WHAT IS NEEDED -> Report every line in the items below that contains the string "support".

[Items stored in a collection]
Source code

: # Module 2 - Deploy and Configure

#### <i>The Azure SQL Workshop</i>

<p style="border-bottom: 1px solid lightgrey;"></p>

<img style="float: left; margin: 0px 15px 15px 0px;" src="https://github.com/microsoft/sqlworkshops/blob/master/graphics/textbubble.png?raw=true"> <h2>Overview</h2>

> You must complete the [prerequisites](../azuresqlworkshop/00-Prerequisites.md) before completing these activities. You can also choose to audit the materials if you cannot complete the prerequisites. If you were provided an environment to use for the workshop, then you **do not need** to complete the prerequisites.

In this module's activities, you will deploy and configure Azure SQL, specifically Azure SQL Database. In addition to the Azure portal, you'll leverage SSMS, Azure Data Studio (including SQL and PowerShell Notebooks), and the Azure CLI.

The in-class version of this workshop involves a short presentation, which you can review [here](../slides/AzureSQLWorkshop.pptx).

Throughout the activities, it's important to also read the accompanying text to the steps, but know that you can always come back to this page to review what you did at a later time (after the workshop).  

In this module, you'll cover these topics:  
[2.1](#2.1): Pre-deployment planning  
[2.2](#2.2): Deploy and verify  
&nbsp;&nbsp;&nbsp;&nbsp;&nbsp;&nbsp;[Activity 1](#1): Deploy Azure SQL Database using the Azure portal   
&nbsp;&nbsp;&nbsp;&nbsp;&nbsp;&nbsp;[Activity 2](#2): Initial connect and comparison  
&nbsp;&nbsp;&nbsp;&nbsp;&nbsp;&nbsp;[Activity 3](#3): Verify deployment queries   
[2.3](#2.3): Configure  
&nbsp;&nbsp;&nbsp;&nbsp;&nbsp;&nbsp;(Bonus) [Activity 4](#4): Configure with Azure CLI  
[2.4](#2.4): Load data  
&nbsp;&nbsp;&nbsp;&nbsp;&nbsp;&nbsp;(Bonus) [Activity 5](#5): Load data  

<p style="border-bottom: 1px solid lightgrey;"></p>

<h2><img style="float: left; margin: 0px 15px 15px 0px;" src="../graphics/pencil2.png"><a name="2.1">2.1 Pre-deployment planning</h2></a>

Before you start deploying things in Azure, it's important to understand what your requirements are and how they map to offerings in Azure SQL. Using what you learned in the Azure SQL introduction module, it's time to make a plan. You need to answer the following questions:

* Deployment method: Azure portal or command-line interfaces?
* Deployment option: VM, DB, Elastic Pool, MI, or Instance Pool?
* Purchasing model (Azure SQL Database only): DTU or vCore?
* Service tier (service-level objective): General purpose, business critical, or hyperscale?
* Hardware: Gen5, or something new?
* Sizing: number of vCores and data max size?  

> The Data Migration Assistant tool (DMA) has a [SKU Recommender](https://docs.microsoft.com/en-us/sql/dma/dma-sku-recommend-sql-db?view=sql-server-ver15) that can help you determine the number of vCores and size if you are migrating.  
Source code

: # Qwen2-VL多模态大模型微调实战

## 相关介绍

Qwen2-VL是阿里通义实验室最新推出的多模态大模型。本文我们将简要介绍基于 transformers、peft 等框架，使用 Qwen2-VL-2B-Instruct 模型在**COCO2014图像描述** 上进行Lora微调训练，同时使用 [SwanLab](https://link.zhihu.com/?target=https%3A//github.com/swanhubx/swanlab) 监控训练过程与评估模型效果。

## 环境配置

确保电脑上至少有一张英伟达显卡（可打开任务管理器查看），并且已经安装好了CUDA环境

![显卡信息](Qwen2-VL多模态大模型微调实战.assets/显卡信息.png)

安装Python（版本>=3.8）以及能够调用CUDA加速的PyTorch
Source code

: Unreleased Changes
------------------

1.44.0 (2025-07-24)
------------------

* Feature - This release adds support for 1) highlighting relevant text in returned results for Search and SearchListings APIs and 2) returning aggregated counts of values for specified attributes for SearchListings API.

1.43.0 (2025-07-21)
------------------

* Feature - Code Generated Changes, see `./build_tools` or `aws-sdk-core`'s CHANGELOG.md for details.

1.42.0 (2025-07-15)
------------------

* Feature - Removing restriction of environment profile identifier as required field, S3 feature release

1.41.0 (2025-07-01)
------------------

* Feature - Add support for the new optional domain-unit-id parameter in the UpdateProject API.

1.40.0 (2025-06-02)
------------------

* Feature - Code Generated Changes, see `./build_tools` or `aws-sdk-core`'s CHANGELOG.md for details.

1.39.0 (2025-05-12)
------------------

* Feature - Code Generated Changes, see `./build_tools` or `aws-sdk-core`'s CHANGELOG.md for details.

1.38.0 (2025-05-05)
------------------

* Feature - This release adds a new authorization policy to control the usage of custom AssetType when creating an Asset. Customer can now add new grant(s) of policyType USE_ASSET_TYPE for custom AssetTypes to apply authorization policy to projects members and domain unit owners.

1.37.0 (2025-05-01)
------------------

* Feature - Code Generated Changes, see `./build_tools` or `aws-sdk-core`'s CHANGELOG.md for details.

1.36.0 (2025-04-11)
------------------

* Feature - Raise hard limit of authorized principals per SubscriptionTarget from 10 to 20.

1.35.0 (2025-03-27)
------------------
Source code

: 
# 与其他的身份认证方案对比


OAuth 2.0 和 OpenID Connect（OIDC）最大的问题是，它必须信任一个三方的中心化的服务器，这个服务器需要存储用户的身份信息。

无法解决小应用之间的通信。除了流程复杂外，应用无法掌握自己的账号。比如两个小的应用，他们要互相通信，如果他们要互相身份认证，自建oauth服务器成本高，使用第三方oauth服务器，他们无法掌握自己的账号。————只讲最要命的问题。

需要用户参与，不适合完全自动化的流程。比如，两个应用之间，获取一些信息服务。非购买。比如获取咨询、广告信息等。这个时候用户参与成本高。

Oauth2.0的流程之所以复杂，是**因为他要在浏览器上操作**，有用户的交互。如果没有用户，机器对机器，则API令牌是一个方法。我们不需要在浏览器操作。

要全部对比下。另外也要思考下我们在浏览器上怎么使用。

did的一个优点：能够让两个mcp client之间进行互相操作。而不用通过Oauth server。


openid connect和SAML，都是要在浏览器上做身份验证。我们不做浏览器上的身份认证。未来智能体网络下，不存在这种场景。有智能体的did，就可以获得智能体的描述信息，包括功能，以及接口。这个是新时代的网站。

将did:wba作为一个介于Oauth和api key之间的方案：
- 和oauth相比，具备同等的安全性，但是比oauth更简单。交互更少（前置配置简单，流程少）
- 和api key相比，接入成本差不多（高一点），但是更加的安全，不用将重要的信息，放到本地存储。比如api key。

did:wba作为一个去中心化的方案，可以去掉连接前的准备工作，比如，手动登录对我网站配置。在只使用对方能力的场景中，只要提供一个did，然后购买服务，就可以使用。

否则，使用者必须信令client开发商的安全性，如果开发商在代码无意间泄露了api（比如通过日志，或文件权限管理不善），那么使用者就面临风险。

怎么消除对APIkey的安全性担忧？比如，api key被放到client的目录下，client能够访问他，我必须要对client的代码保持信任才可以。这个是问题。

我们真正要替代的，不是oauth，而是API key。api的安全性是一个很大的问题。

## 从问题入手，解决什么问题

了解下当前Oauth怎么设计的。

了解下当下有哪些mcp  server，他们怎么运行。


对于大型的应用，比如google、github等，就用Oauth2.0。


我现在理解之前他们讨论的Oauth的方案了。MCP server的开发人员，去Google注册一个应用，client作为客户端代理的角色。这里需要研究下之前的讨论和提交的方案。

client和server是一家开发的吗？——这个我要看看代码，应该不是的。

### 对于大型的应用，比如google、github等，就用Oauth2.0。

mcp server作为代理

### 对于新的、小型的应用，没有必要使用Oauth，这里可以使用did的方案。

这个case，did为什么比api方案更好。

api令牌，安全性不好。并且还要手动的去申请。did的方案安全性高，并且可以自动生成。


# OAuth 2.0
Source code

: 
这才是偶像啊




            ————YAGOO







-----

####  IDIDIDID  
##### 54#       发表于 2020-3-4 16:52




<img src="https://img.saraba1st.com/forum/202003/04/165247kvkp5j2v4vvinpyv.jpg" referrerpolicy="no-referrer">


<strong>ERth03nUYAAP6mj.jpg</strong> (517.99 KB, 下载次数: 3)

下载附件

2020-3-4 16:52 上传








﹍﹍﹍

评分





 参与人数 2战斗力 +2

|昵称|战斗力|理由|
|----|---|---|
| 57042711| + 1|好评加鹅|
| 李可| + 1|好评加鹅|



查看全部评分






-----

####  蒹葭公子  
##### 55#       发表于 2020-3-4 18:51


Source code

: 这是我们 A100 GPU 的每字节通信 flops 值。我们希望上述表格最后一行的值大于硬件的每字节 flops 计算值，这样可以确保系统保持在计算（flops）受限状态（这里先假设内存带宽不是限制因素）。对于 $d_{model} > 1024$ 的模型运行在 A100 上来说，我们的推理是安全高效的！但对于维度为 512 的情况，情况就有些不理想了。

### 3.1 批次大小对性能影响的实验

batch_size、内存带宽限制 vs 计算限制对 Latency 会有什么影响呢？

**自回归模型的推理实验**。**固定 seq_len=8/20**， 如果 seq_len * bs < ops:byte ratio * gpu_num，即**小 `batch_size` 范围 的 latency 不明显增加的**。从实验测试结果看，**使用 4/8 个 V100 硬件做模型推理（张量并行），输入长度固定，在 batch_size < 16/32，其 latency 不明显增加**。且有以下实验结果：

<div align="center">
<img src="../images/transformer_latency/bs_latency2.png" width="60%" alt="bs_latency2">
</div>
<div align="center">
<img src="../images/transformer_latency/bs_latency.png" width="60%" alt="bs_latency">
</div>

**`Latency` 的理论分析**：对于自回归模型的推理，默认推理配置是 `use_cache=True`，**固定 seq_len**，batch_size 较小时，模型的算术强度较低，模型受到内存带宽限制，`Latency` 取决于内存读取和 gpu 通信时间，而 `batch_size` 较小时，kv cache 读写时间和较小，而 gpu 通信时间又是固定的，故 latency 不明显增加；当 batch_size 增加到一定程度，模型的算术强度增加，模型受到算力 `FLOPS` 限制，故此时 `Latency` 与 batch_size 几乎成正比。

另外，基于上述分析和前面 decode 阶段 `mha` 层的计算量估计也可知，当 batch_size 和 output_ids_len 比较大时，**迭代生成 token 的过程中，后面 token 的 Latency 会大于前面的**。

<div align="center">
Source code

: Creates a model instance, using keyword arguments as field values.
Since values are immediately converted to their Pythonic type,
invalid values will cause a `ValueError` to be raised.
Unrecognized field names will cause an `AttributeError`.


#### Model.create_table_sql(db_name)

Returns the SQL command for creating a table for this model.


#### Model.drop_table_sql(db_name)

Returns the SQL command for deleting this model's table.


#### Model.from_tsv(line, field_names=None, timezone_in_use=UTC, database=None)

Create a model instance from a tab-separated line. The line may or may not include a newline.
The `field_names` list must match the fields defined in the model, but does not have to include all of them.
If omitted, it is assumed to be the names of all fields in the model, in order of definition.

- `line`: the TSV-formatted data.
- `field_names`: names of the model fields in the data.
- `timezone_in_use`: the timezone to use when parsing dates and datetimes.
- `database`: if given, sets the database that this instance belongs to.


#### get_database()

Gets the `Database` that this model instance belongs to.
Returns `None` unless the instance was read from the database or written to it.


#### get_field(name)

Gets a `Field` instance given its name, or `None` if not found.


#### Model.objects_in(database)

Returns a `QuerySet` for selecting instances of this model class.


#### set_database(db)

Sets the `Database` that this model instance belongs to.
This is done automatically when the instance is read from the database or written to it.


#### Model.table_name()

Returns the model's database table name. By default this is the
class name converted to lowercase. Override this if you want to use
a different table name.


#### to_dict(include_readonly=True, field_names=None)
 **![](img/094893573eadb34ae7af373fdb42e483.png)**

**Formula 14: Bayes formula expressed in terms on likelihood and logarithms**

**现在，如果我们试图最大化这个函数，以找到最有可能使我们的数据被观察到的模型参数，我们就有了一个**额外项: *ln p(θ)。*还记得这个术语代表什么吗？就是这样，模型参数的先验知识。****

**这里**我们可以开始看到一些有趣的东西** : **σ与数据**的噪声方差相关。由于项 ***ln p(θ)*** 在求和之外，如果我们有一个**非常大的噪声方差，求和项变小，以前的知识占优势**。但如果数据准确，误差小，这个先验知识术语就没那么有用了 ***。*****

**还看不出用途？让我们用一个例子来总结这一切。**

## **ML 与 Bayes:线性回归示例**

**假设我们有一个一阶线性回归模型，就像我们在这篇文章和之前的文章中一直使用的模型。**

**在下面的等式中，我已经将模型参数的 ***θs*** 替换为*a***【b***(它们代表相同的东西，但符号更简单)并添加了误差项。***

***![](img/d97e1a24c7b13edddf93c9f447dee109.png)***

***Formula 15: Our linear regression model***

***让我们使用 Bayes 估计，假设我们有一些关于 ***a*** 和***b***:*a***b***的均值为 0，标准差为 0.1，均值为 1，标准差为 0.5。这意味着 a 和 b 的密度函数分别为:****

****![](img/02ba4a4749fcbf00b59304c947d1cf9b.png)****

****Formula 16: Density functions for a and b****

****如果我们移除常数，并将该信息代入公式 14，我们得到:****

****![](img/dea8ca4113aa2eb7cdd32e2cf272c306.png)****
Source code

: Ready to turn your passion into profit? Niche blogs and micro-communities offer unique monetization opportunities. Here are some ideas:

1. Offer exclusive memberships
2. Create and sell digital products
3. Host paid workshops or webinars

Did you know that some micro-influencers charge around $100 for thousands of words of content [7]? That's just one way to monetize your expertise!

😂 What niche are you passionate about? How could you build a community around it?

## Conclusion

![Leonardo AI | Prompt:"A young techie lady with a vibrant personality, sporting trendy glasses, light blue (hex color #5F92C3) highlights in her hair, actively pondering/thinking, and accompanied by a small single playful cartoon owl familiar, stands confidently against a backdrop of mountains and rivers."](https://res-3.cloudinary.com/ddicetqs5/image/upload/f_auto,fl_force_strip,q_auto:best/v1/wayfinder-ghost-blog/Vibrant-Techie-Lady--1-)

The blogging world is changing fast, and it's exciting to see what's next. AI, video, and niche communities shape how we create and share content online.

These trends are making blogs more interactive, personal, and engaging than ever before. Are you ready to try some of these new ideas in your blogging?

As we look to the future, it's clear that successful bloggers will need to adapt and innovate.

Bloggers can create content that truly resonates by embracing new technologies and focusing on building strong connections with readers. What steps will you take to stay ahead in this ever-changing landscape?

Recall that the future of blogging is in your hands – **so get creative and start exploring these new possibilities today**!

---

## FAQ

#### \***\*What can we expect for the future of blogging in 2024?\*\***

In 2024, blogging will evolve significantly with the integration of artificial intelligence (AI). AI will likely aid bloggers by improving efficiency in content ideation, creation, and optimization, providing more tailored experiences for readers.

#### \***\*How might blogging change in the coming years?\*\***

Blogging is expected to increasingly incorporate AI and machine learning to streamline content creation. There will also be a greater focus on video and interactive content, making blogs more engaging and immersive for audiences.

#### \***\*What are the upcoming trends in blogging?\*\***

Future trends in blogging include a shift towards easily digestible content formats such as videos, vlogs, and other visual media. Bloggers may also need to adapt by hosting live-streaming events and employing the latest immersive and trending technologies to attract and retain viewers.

YOUR RESPONSE ->
* Feature - This release adds support for 1) highlighting relevant text in returned results for Search and SearchListings APIs and 2) returning aggregated counts of values for specified attributes for SearchListings API.
* Feature - Add support for the new optional domain-unit-id parameter in the UpdateProject API.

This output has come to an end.